- Given passage -

Youngsters! Pfft. They all look alike!
No, really, they do if you’re the Face ID facial recognition system in Apple’s iPhone X. Specifically, twins, siblings and look-alikes can trip false authentications. Growing kids, with their morphing faces, also baffle the biometric authentication.
Apple said so in a guide (PDF) about Face ID security that it published on Wednesday.
Overall, Face ID is pretty resistant to letting the wrong person log into your phone, Apple said. The possibility of a random person being able to unlock your phone by looking at it is about 1 in 1 million. Not bad, particularly when you compare it with Touch ID, which can be fooled approximately 1 in 50,000 times, Apple says.
But the odds go out the window once you throw in twins, siblings, pre-teens and evil doppelgängers. From Apple’s security guide:
The probability of a false match is different for twins and siblings that look like you as well as among children under the age of 13, because their distinct facial features may not have fully developed. If you’re concerned about this, we recommend using a passcode to authenticate.
Of course, you don’t have to use Face ID instead of a passcode. And as we noted recently when covering how features in the new iOS 11 will perhaps create fresh headaches for law enforcement, there are reasons why you might prefer to have your phone set up to require a passcode over a biometric sign-on.

- Extracted entries -
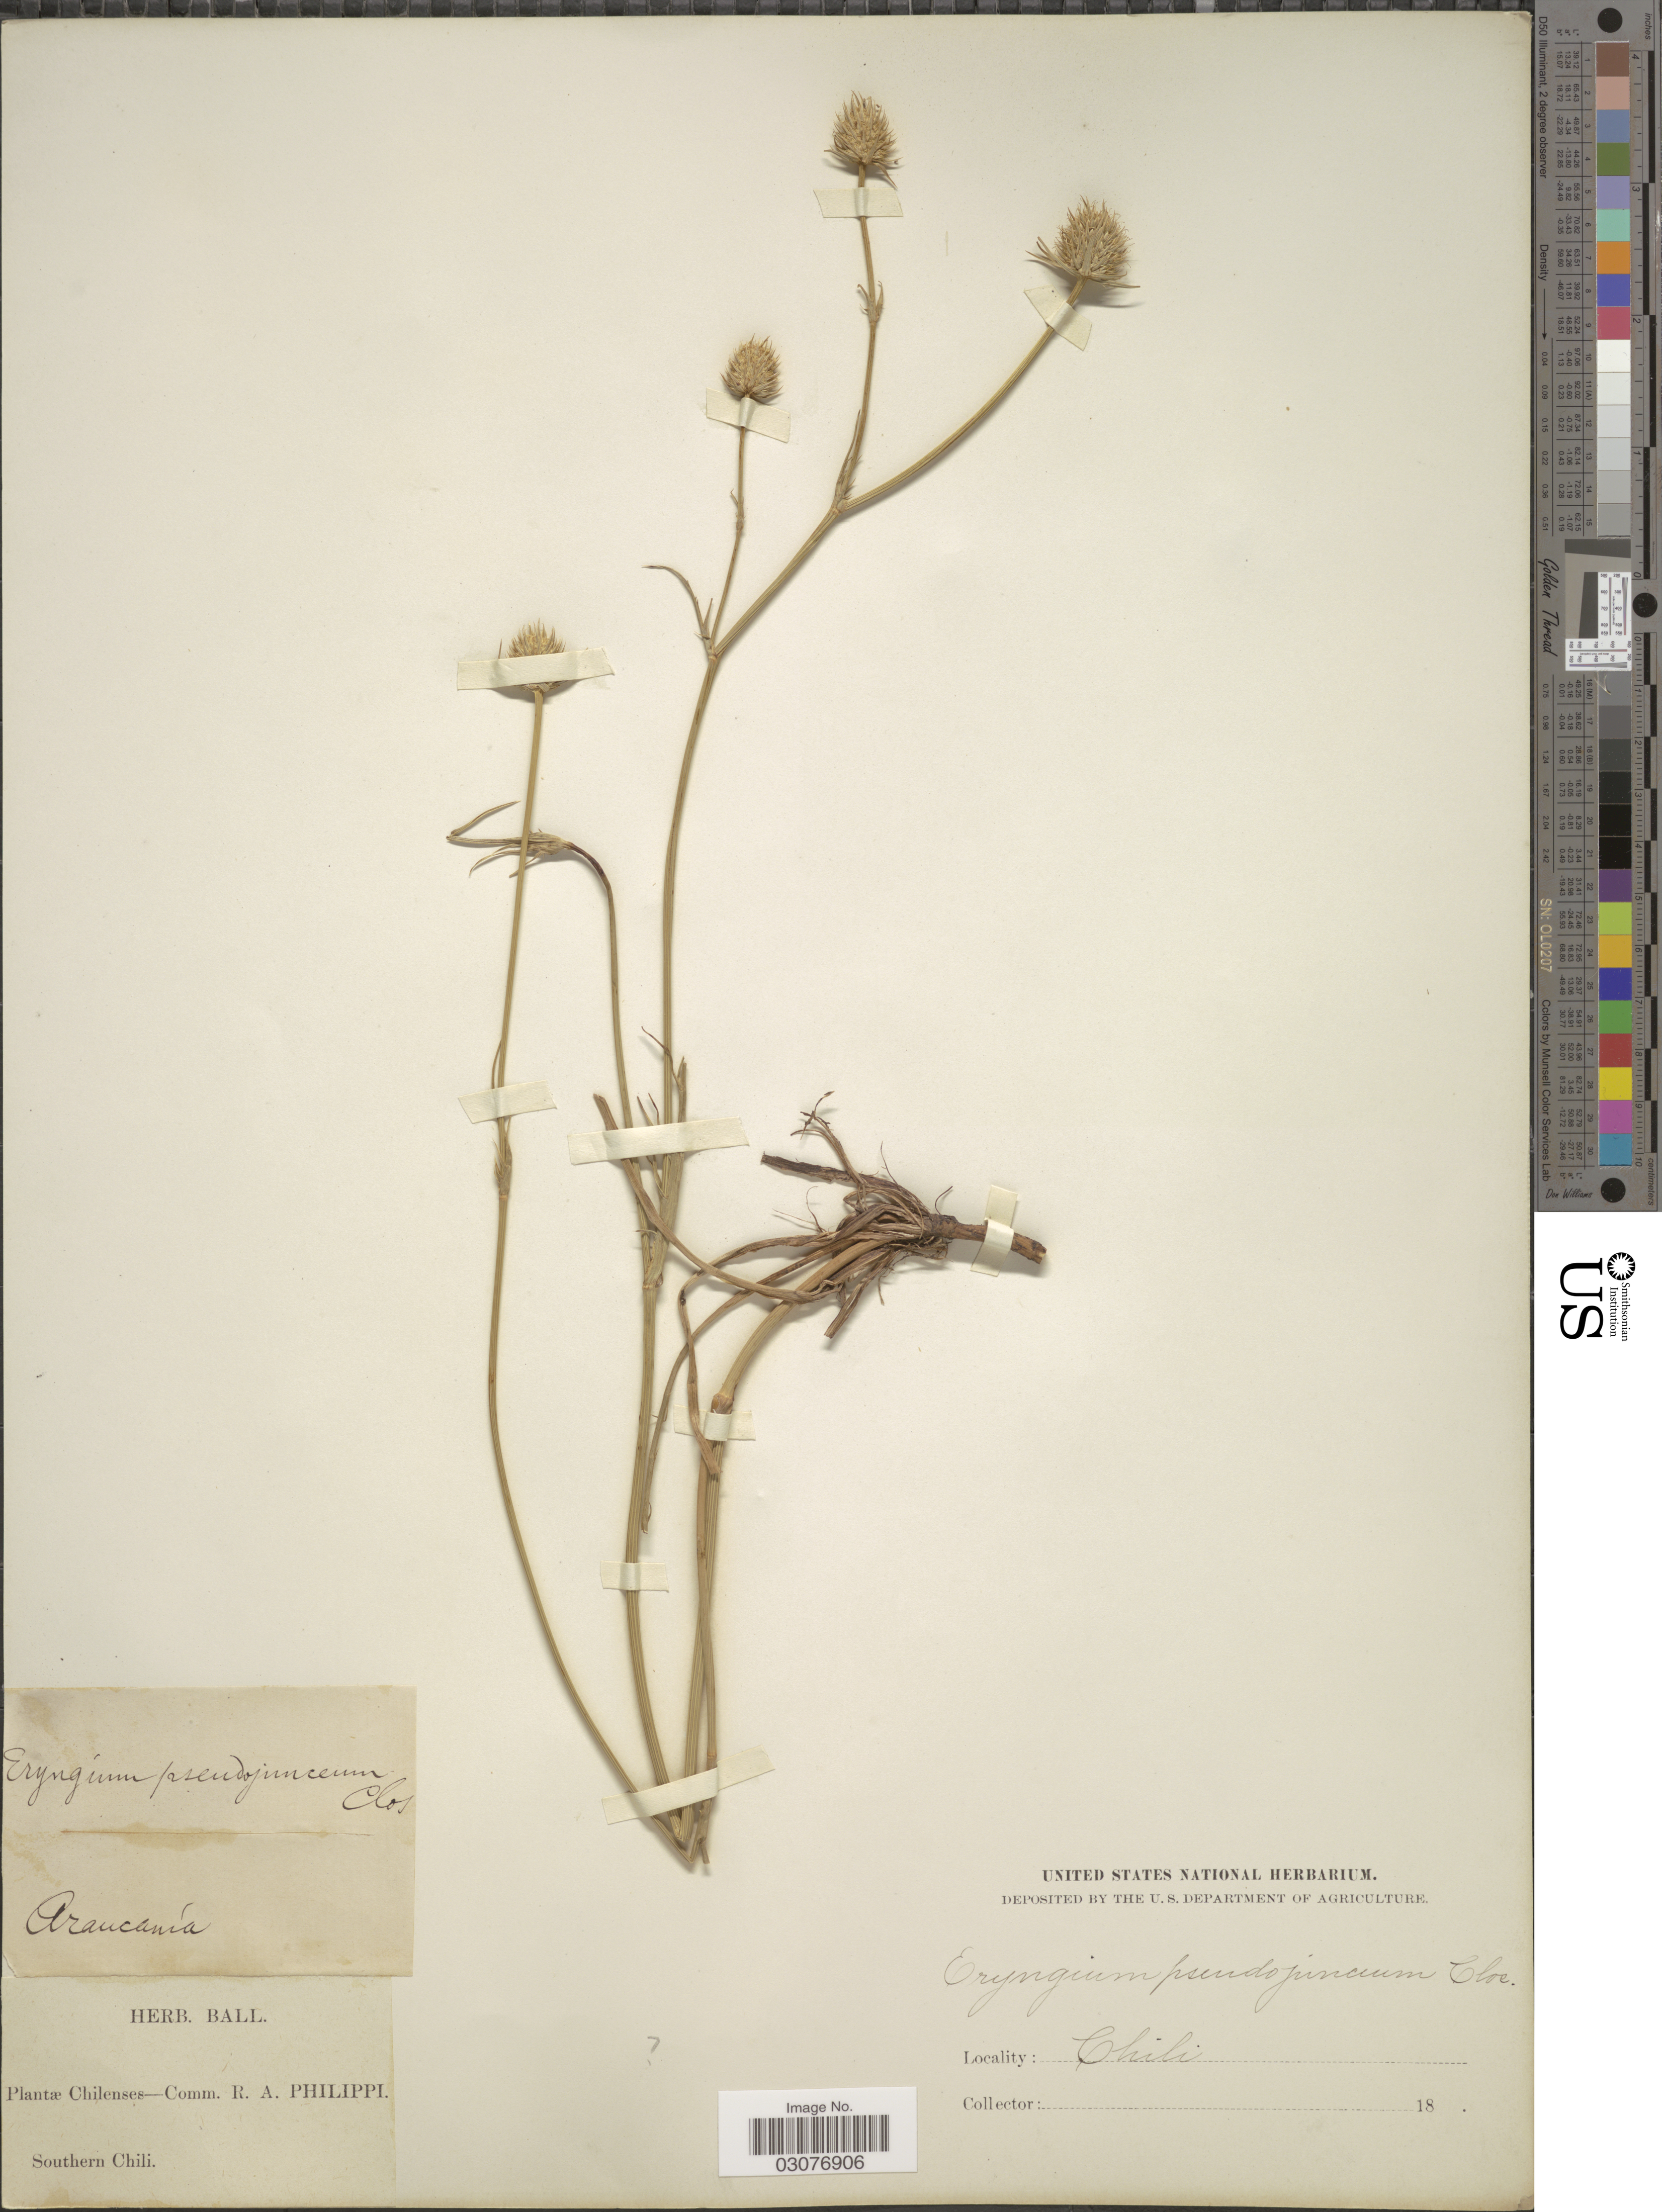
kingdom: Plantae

--

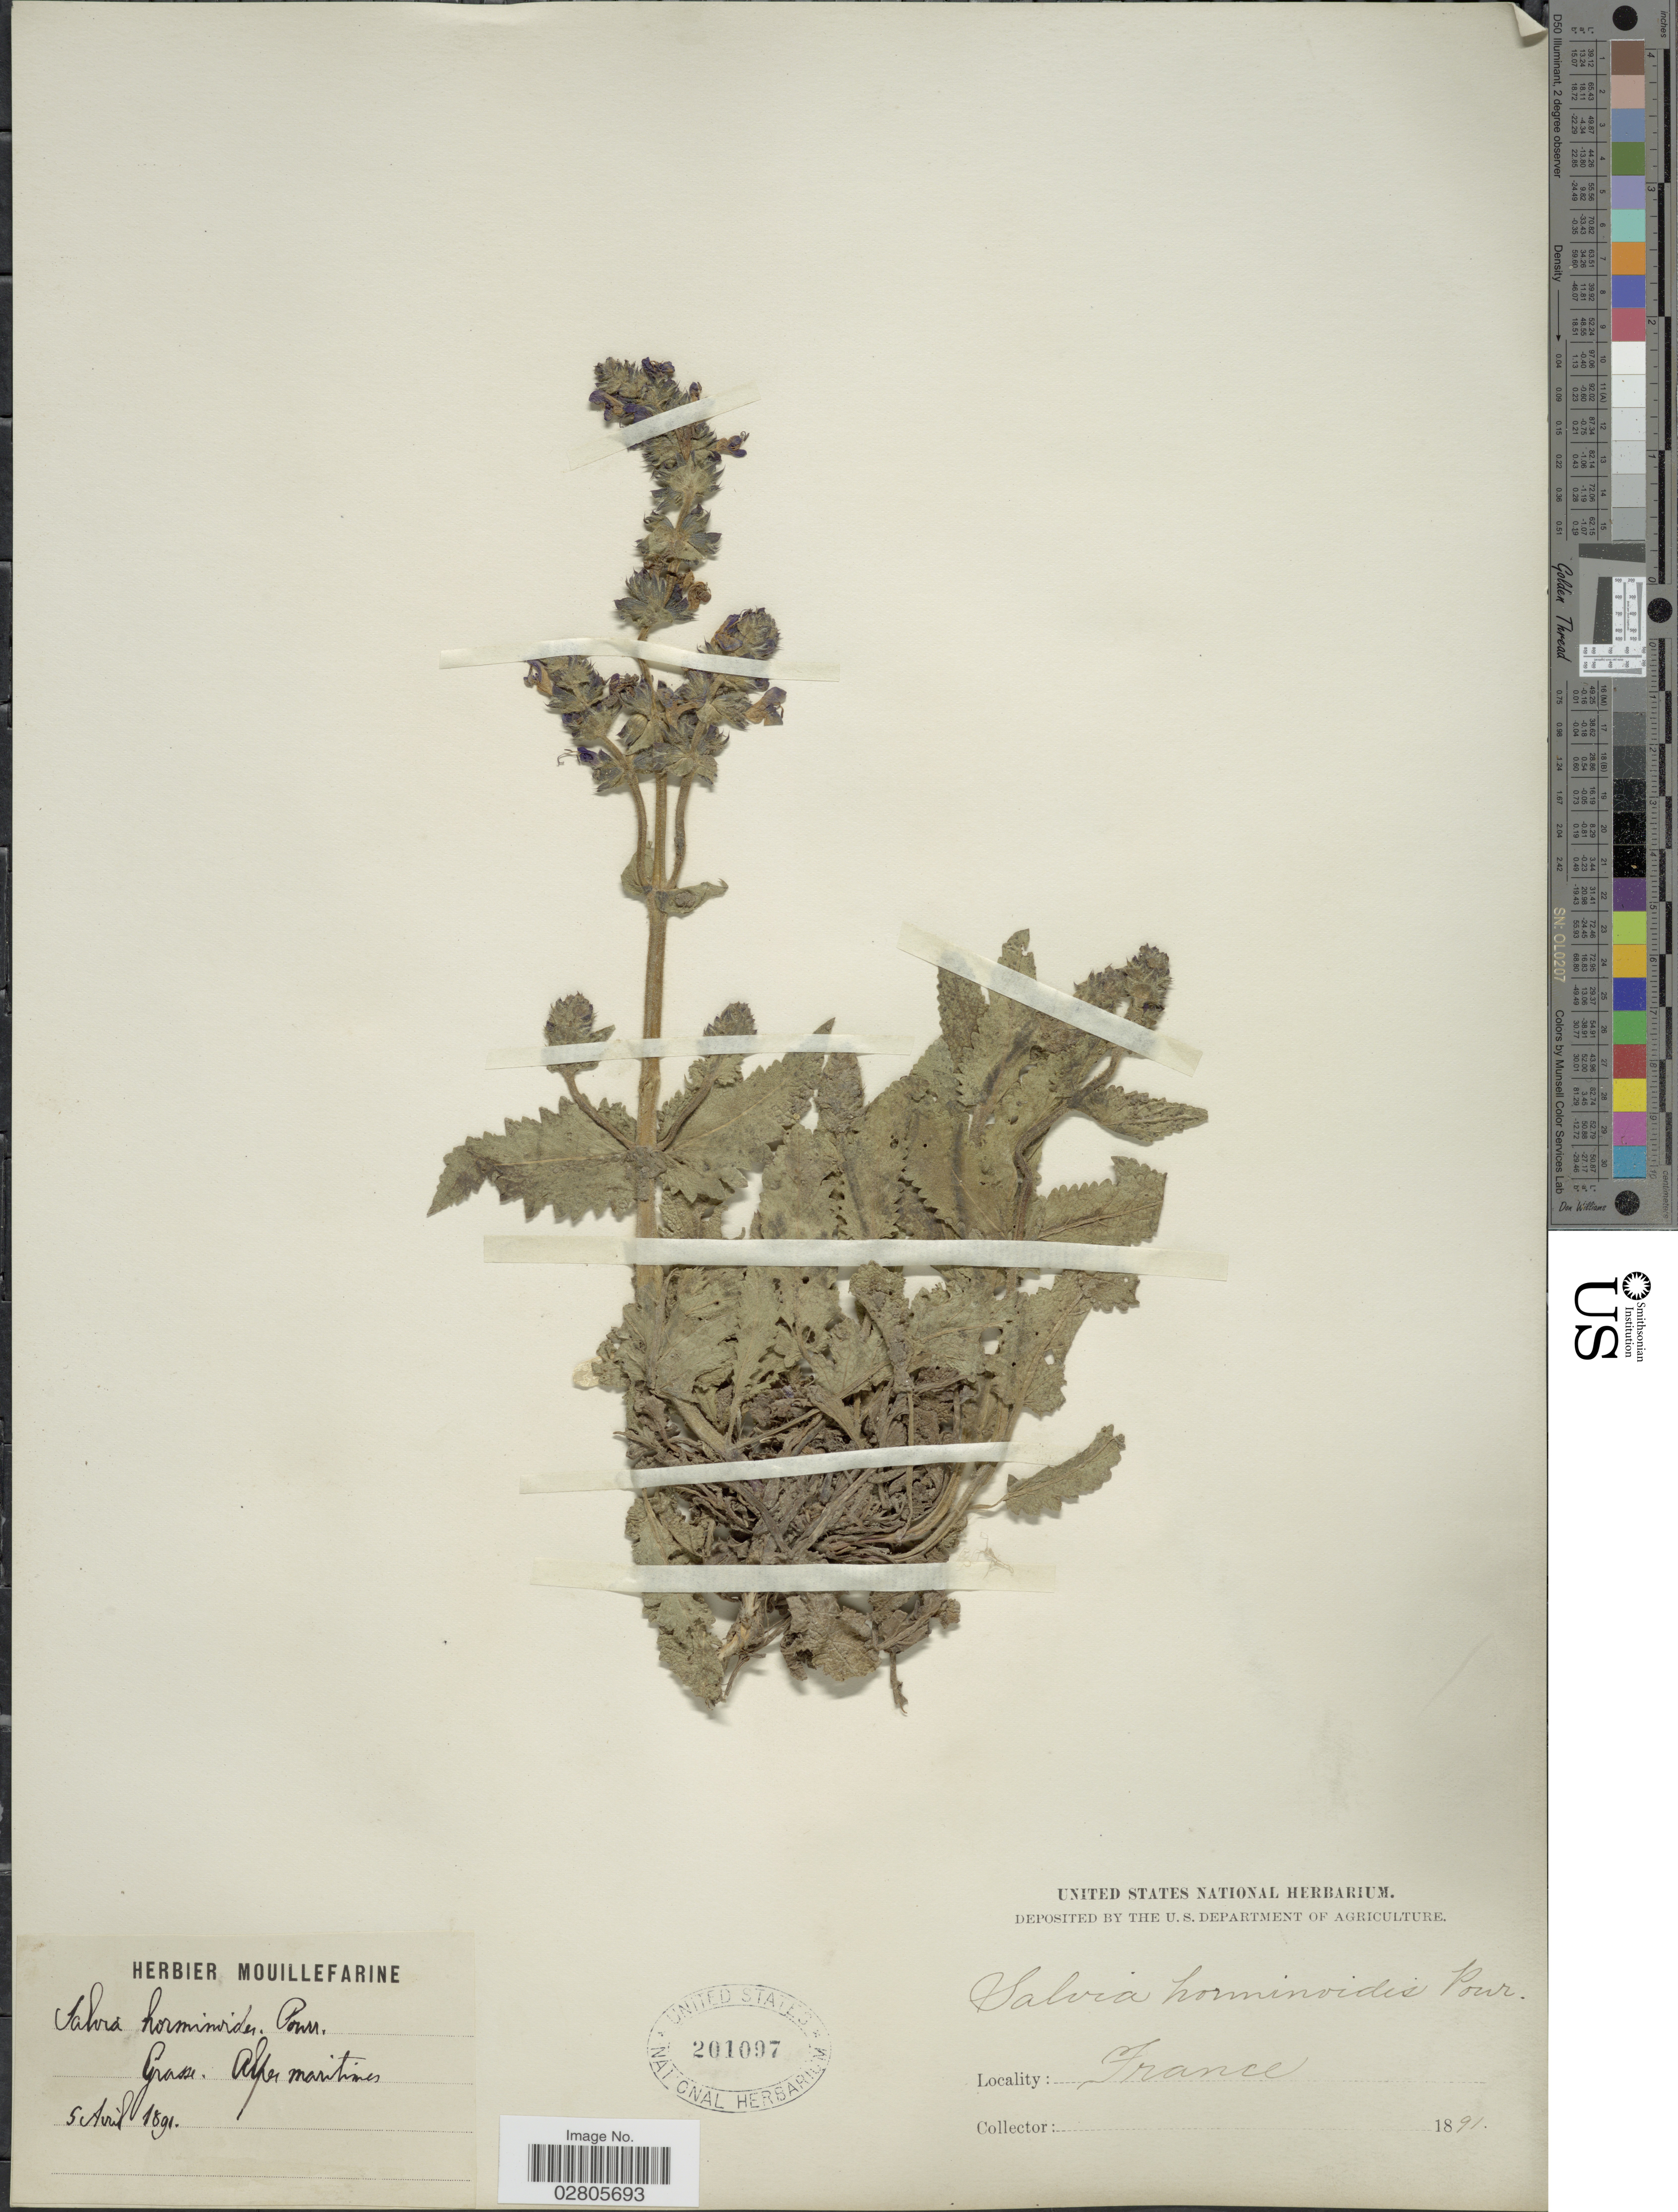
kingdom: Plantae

- To be done -
1. Translate this sentence from the Face ID article into Spanish: "The possibility of a random person being able to unlock your phone by looking at it is about 1 in 1 million."
2. Reproduce the stretch of the Face ID article from "No, really, they" through "times, Apple says.".
The material is not needed here.

- The results -
1. La posibilidad de que una persona cualquiera pueda desbloquear tu teléfono al mirarlo es de aproximadamente 1 en 1 millón.

2.
No, really, they do if you’re the Face ID facial recognition system in Apple’s iPhone X. Specifically, twins, siblings and look-alikes can trip false authentications. Growing kids, with their morphing faces, also baffle the biometric authentication.
Apple said so in a guide (PDF) about Face ID security that it published on Wednesday.
Overall, Face ID is pretty resistant to letting the wrong person log into your phone, Apple said. The possibility of a random person being able to unlock your phone by looking at it is about 1 in 1 million. Not bad, particularly when you compare it with Touch ID, which can be fooled approximately 1 in 50,000 times, Apple says.